Nett getitelt: "Wir haben Social Media - aber was machen wir nun damit?"
Dass in einer Studie nur etwa 10% der Befragten mehr Nutzen als Aufwand im Umfeld Social Media sehen, wird im Artikel mit einem Reifegradmodell begründet: "Ist ein Social Media Manager persönlich involviert, fängt er auch an, Arbeitsprozesse umzustellen. Damit gelangt er auf Stufe fünf. Auf dieser Stufe hat Social Media laut Schär an Einfluss gewonnen, was im Idealfall dazu führt, dass sich auch die Firmenkultur verändert und alte Strukturen aufgelöst werden können (Stufe sechs). Auf dieser Stufe ist das ganze Unternehmen involviert und Social Media hat einen festen Platz in der Firmenkultur gewonnen. Die letzte und siebte Stufe, genannt Enterprise 2.0, ist eine Stufe, die Schär noch nie angetroffen hat."

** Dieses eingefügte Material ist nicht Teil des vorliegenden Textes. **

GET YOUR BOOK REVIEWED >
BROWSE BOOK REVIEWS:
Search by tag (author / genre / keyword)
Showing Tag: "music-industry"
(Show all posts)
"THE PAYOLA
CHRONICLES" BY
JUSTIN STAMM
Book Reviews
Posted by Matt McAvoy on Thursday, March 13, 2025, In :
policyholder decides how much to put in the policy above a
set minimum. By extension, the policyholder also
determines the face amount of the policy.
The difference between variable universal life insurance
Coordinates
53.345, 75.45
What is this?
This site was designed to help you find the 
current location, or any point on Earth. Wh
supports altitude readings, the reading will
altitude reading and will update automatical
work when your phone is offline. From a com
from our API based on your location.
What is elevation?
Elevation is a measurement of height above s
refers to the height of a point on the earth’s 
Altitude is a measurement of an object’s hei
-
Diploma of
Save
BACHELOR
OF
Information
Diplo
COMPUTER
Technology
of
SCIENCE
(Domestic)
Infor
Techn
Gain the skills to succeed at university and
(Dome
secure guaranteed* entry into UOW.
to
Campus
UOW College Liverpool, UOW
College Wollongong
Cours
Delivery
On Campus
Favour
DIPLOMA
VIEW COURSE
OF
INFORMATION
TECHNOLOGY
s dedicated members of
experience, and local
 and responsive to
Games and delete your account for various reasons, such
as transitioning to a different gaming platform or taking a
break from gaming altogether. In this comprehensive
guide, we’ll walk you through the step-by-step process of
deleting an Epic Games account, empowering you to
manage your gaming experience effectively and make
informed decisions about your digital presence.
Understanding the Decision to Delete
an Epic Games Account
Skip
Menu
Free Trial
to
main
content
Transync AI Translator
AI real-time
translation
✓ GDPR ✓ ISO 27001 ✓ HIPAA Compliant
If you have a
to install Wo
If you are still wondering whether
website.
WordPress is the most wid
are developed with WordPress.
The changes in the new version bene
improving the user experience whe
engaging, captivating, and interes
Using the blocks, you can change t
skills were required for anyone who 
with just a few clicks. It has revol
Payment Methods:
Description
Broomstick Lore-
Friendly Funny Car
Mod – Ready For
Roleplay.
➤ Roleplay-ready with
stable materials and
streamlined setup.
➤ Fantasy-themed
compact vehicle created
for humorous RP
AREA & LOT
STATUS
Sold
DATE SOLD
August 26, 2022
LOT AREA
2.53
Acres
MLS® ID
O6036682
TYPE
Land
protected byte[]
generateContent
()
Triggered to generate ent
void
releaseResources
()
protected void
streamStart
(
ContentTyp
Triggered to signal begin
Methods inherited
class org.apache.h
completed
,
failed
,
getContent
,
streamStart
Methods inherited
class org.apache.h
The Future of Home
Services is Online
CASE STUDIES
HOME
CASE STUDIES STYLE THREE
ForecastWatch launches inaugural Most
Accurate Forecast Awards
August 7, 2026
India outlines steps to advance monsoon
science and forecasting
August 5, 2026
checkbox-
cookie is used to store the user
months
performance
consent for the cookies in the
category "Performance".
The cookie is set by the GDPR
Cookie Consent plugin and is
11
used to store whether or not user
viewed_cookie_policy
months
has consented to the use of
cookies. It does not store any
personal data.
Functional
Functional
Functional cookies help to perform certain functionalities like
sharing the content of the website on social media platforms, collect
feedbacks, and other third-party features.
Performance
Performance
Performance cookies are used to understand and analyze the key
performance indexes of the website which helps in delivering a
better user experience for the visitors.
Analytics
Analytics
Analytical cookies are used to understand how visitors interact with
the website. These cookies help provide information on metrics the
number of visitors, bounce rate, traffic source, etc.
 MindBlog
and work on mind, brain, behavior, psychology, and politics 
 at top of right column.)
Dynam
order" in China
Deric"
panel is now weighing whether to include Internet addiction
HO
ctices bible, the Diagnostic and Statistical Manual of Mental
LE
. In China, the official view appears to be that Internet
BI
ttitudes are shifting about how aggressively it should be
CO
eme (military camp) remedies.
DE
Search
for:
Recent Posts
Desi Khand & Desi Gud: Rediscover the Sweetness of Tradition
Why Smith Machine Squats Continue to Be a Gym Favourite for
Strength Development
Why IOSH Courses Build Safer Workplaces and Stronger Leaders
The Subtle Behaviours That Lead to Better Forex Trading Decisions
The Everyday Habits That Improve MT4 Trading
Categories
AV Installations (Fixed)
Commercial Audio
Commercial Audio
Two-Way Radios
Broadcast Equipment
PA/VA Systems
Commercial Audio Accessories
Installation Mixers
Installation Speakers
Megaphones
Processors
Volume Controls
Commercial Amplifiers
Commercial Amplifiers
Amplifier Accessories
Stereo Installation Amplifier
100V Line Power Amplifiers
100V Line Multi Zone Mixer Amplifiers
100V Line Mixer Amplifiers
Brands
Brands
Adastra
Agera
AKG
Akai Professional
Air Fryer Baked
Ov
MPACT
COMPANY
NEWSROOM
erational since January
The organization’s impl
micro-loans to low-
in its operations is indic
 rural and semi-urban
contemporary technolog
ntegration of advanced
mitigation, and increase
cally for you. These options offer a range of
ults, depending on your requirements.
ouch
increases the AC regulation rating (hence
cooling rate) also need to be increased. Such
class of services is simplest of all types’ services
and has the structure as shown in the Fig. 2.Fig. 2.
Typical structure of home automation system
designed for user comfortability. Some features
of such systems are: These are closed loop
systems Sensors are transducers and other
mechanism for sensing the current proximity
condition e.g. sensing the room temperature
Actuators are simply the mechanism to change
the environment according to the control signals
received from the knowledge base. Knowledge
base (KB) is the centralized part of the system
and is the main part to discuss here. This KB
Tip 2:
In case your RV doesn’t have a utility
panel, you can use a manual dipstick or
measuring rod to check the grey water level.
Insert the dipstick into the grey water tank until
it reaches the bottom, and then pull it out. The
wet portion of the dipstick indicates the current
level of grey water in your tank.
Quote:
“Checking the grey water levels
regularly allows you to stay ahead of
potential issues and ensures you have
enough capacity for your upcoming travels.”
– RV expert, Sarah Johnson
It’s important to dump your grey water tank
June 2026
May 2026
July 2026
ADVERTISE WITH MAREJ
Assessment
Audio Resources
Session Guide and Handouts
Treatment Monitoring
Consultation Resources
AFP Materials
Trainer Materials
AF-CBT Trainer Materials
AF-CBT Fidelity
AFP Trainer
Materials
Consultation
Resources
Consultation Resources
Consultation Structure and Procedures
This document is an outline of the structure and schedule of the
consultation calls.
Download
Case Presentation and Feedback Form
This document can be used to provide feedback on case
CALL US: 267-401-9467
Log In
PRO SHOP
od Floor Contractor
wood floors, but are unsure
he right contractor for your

Der Artikel schließt mit einem Zitat eines IBM-Mitarbeiters (Tony Wehrstein, IT Consultant für Social Media): "Die Kultur der Firma entscheidet darüber, ob Sie Erfolg haben, nicht das Tool, das Sie benutzen. Stellen Sie sich mal vor, Sie haben das beste Tool der Welt, aber niemand nutzt es." Die Mitarbeiter müssten daher bereits sein, ihr Wissen zu teilen und auch die zur Verfügung stehenden Hilfsmittel zu nutzen. "Bei IBM versuchen wir, unsere Mitarbeiter zu vernetzen, indem wir Social Software und Social Media Tools nutzen. Und die Mitarbeiter nutzen diese Hilfsmittel, weil sie schneller sind als eine E-Mail."
Da ist sie also wieder. Die Kultur. Nicht wegzudiskutieren im Zusammenhang mit erfolgreicher Nutzung von Social Media im Unternehmen.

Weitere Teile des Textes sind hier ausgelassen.